Con una risoluzione di cui non l’avrebbe ritenuta capace, per interrompere quel gridio, a voce alta la signora Carolina dichiarò che stava benone e premette il polso della mano sinistra di Alfonso; aveva ancora sempre sotto il suo capo la destra.
Alfonso avrebbe avuto il desiderio di sfogarsi con Mascotti, rimproverarlo di non averlo avvertito prima e fargli capire che non era soddisfatto del modo con cui la povera ammalata era stata trattata, ma per il momento non poteva. Provò una certa soddisfazione all’accorgersi che Mascotti stesso doveva sentirsi colpevole visto che cercava di scolparsi.

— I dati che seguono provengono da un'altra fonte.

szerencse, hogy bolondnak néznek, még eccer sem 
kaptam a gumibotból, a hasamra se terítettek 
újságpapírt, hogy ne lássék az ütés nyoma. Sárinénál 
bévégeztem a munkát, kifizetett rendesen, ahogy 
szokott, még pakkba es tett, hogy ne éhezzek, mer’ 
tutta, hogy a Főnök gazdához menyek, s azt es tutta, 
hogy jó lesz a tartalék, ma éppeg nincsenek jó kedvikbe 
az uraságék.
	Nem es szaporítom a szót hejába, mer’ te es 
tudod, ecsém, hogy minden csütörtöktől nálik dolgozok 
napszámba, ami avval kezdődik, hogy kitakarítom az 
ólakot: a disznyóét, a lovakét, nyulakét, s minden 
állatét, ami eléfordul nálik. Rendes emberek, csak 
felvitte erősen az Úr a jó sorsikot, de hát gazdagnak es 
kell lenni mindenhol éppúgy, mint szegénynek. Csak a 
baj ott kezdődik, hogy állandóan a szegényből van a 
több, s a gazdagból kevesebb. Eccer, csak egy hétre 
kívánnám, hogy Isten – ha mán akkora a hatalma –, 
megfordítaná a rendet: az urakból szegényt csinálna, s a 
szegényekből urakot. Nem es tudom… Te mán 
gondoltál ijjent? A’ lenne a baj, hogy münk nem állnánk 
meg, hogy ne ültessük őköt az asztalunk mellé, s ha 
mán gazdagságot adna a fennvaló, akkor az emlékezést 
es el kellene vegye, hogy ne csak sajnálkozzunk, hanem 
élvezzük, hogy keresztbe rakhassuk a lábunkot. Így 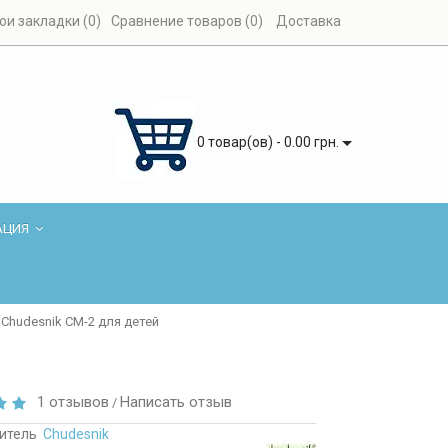
ои закладки (0)
Сравнение товаров (0)
Доставка
0 товар(ов) - 0.00 грн.
АЦИЯ
Chudesnik СМ-2 для детей
1 отзывов
Написать отзыв
/
итель
Chudesnik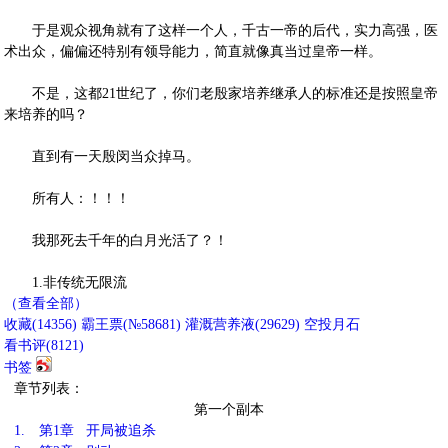
于是观众视角就有了这样一个人，千古一帝的后代，实力高强，医
术出众，偏偏还特别有领导能力，简直就像真当过皇帝一样。
不是，这都21世纪了，你们老殷家培养继承人的标准还是按照皇帝
来培养的吗？
直到有一天殷闵当众掉马。
所有人：！！！
我那死去千年的白月光活了？！
1.非传统无限流
（查看全部）
收藏
(
14356
)
霸王票(№58681)
灌溉营养液(
29629
)
空投月石
看书评(
8121
)
书签
章节列表：
第一个副本
1.
第1章 开局被追杀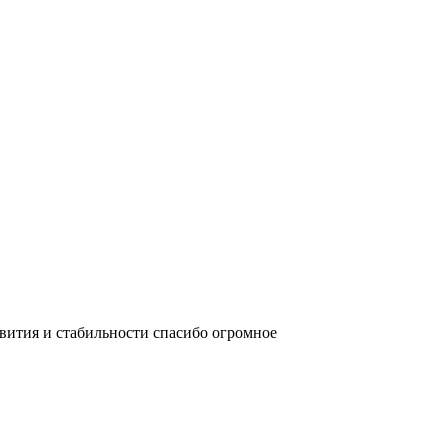
звития и стабильности спасибо огромное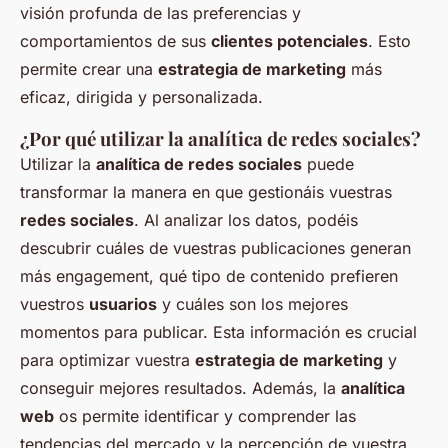
visión profunda de las preferencias y
comportamientos de sus
clientes potenciales
. Esto
permite crear una
estrategia de marketing
más
eficaz, dirigida y personalizada.
¿Por qué utilizar la analítica de redes sociales?
Utilizar la
analítica de redes sociales
puede
transformar la manera en que gestionáis vuestras
redes sociales
. Al analizar los datos, podéis
descubrir cuáles de vuestras publicaciones generan
más engagement, qué tipo de contenido prefieren
vuestros
usuarios
y cuáles son los mejores
momentos para publicar. Esta información es crucial
para optimizar vuestra
estrategia de marketing
y
conseguir mejores resultados. Además, la
analítica
web
os permite identificar y comprender las
tendencias del mercado y la percepción de vuestra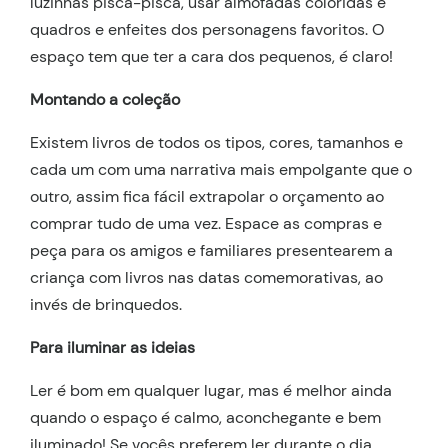
luzinhas pisca-pisca, usar almofadas coloridas e
quadros e enfeites dos personagens favoritos. O
espaço tem que ter a cara dos pequenos, é claro!
Montando a coleção
Existem livros de todos os tipos, cores, tamanhos e
cada um com uma narrativa mais empolgante que o
outro, assim fica fácil extrapolar o orçamento ao
comprar tudo de uma vez. Espace as compras e
peça para os amigos e familiares presentearem a
criança com livros nas datas comemorativas, ao
invés de brinquedos.
Para iluminar as ideias
Ler é bom em qualquer lugar, mas é melhor ainda
quando o espaço é calmo, aconchegante e bem
iluminado! Se vocês preferem ler durante o dia,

Senza che nessuno lo avesse interrogato sulla ragione che lo aveva indotto a lasciar ignorare ad Alfonso la malattia della signora Carolina, disse che gli era sembrato inutile di avvisarlo, visto ch’essa era stata sempre in buone mani e ripeté questa frase come per far tacere qualcuno che avesse asserito il contrario. Egli veniva a farle visita ogni giorno, ben volontieri s’intende, e la Giuseppina ch’egli le aveva messo accanto era una buona infermiera.
Questo, che forse era vero, parve ad Alfonso tanto poco, che non seppe trattenersi e dinanzi alla madre lo rimproverò: — Avrebbe dovuto prevenirmi! — e lo guardò con sdegno proprio per fargli comprendere che aveva da fargli anche altri più gravi rimproveri.
— E la sua carriera? — chiese Mascotti. — Io, quale suo tutore, dovevo pur aver cura che non la interrompesse.
La signora Carolina non aveva badato a questi discorsi:
— Adesso capisco, — e sembrava che lungamente avesse studiato silenziosa, — adesso capisco perché hai l’aspetto tanto mutato. Vesti tutt’altrimenti. Ti sei messo alla moda. — Rise lieta di scoprire nel figliuolo l’apparenza da signore. Ammirò pezzo per pezzo, dal solino rigido fino al taglio dei calzoni, e così la discussione fra Mascotti e Alfonso venne interrotta. — Non abbandonata però, — pensò Alfonso, che avrebbe voluto trovare qualcuno su cui vendicarsi.
Poco dopo venne il dottor Frontini, un bel giovine vestito ricercatamente, dal volto ovale regolare ma troppo regolare e i mustacchi folti di color bruno con qualche bagliore d’oro. Fu cortese con l’ammalata ma, e gliene derivò un sentimento di antipatia per il dottore, Alfonso comprese ch’ella lo temeva. Ella giurò di aver presa la pozione due volte in quel giorno, mentre a lui aveva confessato che dalla sera innanzi non l’aveva toccata.
Come Alfonso più tardi apprese, il dottor Frontini era un giovine che aveva esordito in una grande città ove però, forse per mancanza di aderenze, non aveva saputo conquistarsi una clientela sufficiente e sbalestrato al posto miserabile di medico condotto si credeva uno spostato e non amava i suoi clienti.